On a beau se dire que l’on ne peut pas toujours gagner, accepter la défaite ce n’est pas toujours facile. Du coup, avec les résultats médiocres obtenus, toute la natation française est en plein doute.

Pour la première fois depuis les Jeux de Sydney en 2000, la délégation tricolore revient sans aucun titre olympique. Une « ancienne génération » de nageurs a certainement dit adieu à la compétition, sans vraiment briller. Plus inquiétant encore, dans la génération suivante, aucun nageur tricolore ne se dégage comme c’était le cas lors des olympiades précédentes.

Le doute se retrouve aussi chez Florant Manaudou, qui n’a pu conserver son titre, mais qui avec une médaille d’argent devient le premier nageur français à rester sur le podium quatre ans après un titre olympique. Rien ne semble lui remonter le moral au point qu’il envisage de ne pas poursuivre sa carrière.

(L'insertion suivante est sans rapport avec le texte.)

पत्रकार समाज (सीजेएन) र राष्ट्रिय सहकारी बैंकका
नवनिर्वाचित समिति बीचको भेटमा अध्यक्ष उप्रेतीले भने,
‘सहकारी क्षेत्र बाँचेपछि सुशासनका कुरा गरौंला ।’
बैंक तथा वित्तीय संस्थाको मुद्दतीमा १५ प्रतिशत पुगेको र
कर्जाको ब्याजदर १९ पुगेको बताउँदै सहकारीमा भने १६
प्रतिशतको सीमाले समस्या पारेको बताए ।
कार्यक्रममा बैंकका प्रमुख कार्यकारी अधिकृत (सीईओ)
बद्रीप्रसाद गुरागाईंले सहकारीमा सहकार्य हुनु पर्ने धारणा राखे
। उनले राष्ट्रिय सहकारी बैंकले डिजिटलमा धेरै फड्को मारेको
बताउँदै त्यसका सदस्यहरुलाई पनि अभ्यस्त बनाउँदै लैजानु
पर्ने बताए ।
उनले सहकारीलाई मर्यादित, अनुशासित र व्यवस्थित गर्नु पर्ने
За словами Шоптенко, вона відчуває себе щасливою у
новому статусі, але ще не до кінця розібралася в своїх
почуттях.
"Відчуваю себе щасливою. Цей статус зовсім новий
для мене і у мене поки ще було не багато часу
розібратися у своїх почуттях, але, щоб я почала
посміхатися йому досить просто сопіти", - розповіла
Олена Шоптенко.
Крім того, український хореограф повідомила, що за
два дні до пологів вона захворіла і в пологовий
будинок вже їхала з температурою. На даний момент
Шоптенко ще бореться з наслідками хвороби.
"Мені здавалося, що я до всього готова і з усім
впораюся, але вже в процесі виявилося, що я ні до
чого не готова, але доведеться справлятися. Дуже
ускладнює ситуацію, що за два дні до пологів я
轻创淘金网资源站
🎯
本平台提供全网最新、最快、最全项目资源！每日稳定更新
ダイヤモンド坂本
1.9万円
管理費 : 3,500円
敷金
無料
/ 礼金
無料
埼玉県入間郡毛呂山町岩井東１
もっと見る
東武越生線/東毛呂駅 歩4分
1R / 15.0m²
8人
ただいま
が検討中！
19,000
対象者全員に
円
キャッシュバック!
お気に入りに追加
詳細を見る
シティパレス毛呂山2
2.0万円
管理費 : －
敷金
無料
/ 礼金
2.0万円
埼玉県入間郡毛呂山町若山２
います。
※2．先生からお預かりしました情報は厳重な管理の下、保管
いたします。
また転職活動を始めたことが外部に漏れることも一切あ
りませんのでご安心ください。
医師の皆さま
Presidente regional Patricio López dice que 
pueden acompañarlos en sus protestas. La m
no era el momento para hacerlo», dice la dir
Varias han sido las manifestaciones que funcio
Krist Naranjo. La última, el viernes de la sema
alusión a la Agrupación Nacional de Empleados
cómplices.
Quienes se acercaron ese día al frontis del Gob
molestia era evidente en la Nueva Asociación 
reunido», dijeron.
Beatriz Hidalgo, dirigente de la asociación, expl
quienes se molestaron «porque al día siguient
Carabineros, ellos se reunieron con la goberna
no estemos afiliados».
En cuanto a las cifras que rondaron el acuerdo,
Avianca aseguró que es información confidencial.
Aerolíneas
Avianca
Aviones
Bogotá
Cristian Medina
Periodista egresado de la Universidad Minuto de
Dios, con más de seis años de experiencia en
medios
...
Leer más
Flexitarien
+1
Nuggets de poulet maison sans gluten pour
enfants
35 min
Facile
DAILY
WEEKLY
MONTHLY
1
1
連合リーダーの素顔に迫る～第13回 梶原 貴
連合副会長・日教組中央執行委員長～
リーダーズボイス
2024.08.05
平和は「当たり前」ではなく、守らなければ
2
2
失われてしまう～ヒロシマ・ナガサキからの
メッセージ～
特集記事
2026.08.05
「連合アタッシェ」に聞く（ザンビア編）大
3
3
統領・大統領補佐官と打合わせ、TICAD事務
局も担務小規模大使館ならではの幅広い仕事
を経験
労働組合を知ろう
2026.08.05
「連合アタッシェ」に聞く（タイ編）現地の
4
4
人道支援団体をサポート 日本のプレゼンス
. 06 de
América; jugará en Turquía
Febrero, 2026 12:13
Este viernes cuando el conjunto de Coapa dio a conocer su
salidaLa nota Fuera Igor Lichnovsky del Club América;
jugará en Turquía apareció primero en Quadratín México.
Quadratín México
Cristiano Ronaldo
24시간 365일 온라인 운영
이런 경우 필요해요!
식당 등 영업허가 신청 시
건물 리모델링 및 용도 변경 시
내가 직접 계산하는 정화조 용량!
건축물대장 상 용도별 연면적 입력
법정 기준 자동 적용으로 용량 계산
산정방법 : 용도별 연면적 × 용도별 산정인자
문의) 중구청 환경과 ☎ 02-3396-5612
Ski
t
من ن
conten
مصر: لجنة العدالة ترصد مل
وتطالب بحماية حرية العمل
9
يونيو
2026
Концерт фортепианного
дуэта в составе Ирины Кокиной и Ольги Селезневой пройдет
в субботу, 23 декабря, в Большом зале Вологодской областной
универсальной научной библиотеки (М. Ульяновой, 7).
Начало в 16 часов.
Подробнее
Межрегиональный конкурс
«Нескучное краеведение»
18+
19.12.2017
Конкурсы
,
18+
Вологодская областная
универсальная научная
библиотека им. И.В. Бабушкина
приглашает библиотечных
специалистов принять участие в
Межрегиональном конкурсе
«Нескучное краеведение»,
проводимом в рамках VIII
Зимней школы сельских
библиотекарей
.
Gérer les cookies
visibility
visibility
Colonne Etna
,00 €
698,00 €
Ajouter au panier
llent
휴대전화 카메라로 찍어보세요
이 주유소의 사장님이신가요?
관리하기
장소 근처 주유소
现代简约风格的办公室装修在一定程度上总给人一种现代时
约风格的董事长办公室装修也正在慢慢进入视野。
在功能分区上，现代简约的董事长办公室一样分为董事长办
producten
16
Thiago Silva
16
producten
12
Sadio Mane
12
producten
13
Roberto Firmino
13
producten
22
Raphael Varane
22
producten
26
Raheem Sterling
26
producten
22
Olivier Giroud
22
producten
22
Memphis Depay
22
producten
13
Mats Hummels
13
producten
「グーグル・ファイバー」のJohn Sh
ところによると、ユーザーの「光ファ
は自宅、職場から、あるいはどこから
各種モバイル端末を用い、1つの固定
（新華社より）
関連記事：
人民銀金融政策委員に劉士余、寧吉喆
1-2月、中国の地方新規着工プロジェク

C’est bien connu, avec le temps des défaites et des déceptions, arrivent aussi celui des petits règlements de comptes, et la délégation française de natation n’a pas échappé à la règle. Comme un symbole, il restera l’implosion du relais 4×200 m, médaillé d’argent à Londres. « On a été abandonnés par Yannick, il nous a lâchés« , a balancé l’un des quatre relayeurs Jordan Pothain, après l’abandon de Yannick Agnel son leader, officiellement malade. Du coup, la France, qui visait un podium, termine à la 14e place sur 16.

On peut rajouter à cela, les commentaires de Camille Lacourt sur « l’urine violet » du nageur Chinois Sun Yang. Un commentaire, peut-être justifié, mais qui révèle un manque de sérénité, balayé par une grosse déception et une grosse frustration.

Pour couronner le tout, une dernière conférence de presse, pesante dans la salle de l’estádio aquático. Elle a donné lieu à quelques recadrages et explications « corsées » qui ont amené une conclusion, tout en calme et en modération du président de la FFN, « les affaires de famille se règlent en famille ».

Humm, une ambiance à ne pas laisser d’armes, même médiatique à la portée de tous.